K-means clustering algorithm

Clustering

  • The most important unsupervised learning algorithm
  • The process of grouping similar times together

Types of clustering –

  • Based on clustering criterion –
    • Monothetic
      • 3 clusters – high, average, low marks of students – based on test score (percentage, CGPA)
    • Polythetic
      • ‘Similar’ to each other – similar objects are clustered together
  • Based on clustering output –
    • Hard – belongs to one and only one cluster – mutually exclusive clustering
    • Soft – the probability of belonging to the different clusters

K-Means

Observe the data given below –

kmeans example 1

We have 12 data points and are told that they belong to 3 clusters.

In k-means, we take k different points in the dataset that represents the means of the data in its cluster.

We begin k-means algorithm by guessing k different random initial points as the initial values of the k different means.

kmeans example 1

The 3 different mean values divide the entire space into 3 regions –

kmeans example 2

We update the means of the 3 clusters –

kmeans example 3

We cluster the data-items again using the new means –

kmeans example 4

We repeat the above two steps until convergence – until there is no more update in the dataset.

Following diagram illustrates the four steps of the K-means algorithm –

Applications

  • Marketing: finding groups of customers with similar behavior given a large database of customer data containing their properties and past buying records;
  • Biology: classification of plants and animals given their features;
  • Libraries: book ordering;
  • Insurance: identifying groups of motor insurance policyholders with a high average claim cost;
  • Identifying frauds;
  • City-planning: identifying groups of houses according to their house type, value and geographical location;
  • Earthquake studies: clustering observed earthquake epicenters to identify dangerous zones;
  • WWW: document classification; clustering weblog data to discover groups of similar access patterns.

Example –

Recall the Iris dataset from K-nearest neighbors –

Serial No. Sepal Length Sepal Width Petal Length Petal Width
1 5.1 3.5 1.4 0.2
2 4.6 3.6 1.0 0.2
3 5.9 3.0 4.2 1.5
4 5.4 3.0 4.5 1.5
5 7.7 2.8 6.7 2.0
6 7.9 3.8 6.4 2.0

The difference between this and the original dataset is that in the original dataset we had a species label associated with each data item – in this dataset we don’t.
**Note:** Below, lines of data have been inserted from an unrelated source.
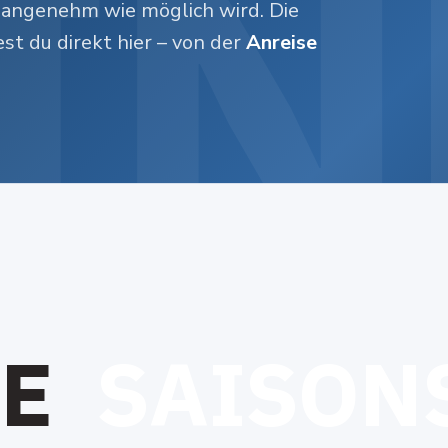
 angenehm wie möglich wird. Die
st du direkt hier – von der
Anreise
E
S
A
I
S
O
N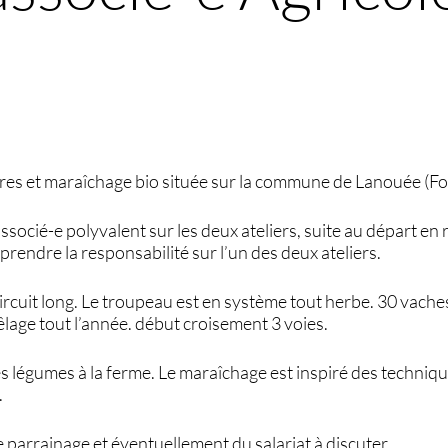
ères et maraîchage bio située sur la commune de Lanouée (F
socié-e polyvalent sur les deux ateliers, suite au départ en 
 prendre la responsabilité sur l’un des deux ateliers.
n circuit long. Le troupeau est en système tout herbe. 30 vach
lage tout l’année. début croisement 3 voies.
s légumes à la ferme. Le maraîchage est inspiré des techni
.
de parrainage et éventuellement du salariat à discuter.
But we know that there are 3 species in total. Can we group them into 3 categories?

K-means with k=3

Let us try with k-means where k=3.

We need to start with 3 random means –

we initially choose 3 random means
suppose, we start with the following random means –

Serial No. Sepal Length Sepal Width Petal Length Petal Width
1 4.4 2.9 1.4 0.2
2 6.1 2.9 4.7 1.4
3 7.2 3.2 6.0 1.8

Let us calculate the distance from each dataitem –

Serial No. Mean 1 Mean 2 Mean 3
1 0.9219 3.7 5.3122
2 0.83066 4.2273 5.8719
3 3.4336 0.5567 2.2494
4 3.5085 0.7416 2.3706
5 6.4984 2.6324 0.9695
6 6.4265 2.7018 1.0246

Clearly, we can see that the data-items 1 & 2 are nearest to the 1st mean, 3 & 4 are nearest to the 2nd, and 5 & 6 are nearest to the last one. So, we have the clusters – {{1, 2}, {3, 4}, {5, 6}}. We now recalculate the means using the new clusters. The new means would be –

Serial No. Sepal Length Sepal Width Petal Length Petal Width
1 4.85 3.55 1.2 0.2
2 5.65 3.0 4.35 1.4
3 7.8 3.3 6.55 1.8

Now we calculate the distance of the data-points again using the new means –

Serial No. Mean 1 Mean 2 Mean 3
1 0.3240 3.2703 6.0342
2 0.3240 3.7583 6.6100
3 3.4777 0.3082 3.0516
4 3.6311 0.3082 3.1847
5 6.4942 3.1819 0.5678
6 6.2964 3.2039 0.5678

We see that although the distance from the different means have changed, but the nearest mean for each of the dataitem stays the same – there is no change in the clustering. Thus, the algorithm has converged and we can terminate it.